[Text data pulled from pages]
****************************************

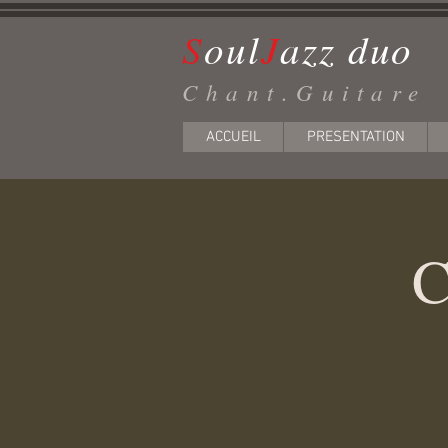
S
ou
l
J
azz d
uo
Chant.Guitare
ACCUEIL
PRESENTATION
C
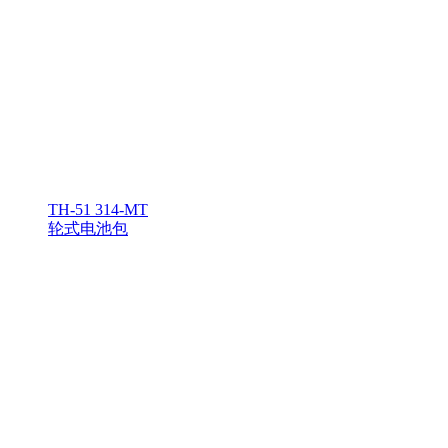
TH-51 314-MT
轮式电池包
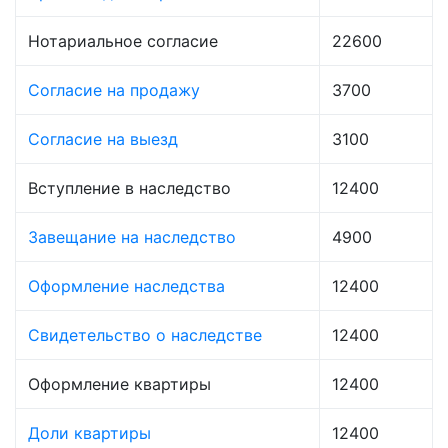
Нотариальное согласие
22600
Согласие на продажу
3700
Согласие на выезд
3100
Вступление в наследство
12400
Завещание на наследство
4900
Оформление наследства
12400
Свидетельство о наследстве
12400
Оформление квартиры
12400
Доли квартиры
12400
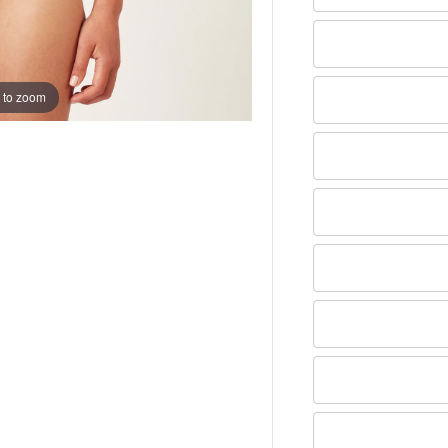
 to zoom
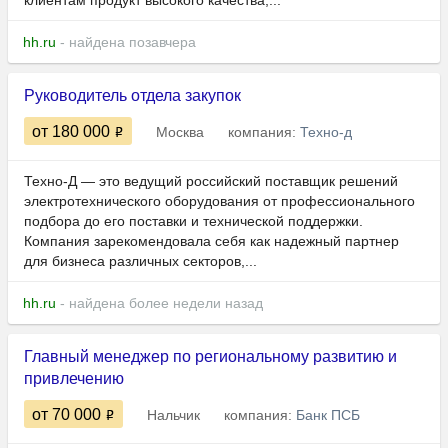
клиентам продукт высокого качества,...
hh.ru
- найдена позавчера
Руководитель отдела закупок
от 180 000
Москва
компания:
Техно-д
Техно-Д — это ведущий российский поставщик решений
электротехнического оборудования от профессионального
подбора до его поставки и технической поддержки.
Компания зарекомендовала себя как надежный партнер
для бизнеса различных секторов,...
hh.ru
- найдена более недели назад
Главный менеджер по региональному развитию и
привлечению
от 70 000
Нальчик
компания:
Банк ПСБ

****************************************

• _What the exercise asks_
Copy every one of the lines above character for character, leaving out the pictures.

• _Output_
S
ou
l
J
azz d
uo
Chant.Guitare
ACCUEIL
PRESENTATION
C
TH-51 314-MT
轮式电池包
Нотариальное согласие
22600
Согласие на продажу
3700
Согласие на выезд
3100
Вступление в наследство
12400
Завещание на наследство
4900
Оформление наследства
12400
Свидетельство о наследстве
12400
Оформление квартиры
12400
Доли квартиры
12400
 to zoom
клиентам продукт высокого качества,...
hh.ru
- найдена позавчера
Руководитель отдела закупок
от 180 000
Москва
компания:
Техно-д
Техно-Д — это ведущий российский поставщик решений
электротехнического оборудования от профессионального
подбора до его поставки и технической поддержки.
Компания зарекомендовала себя как надежный партнер
для бизнеса различных секторов,...
hh.ru
- найдена более недели назад
Главный менеджер по региональному развитию и
привлечению
от 70 000
Нальчик
компания:
Банк ПСБ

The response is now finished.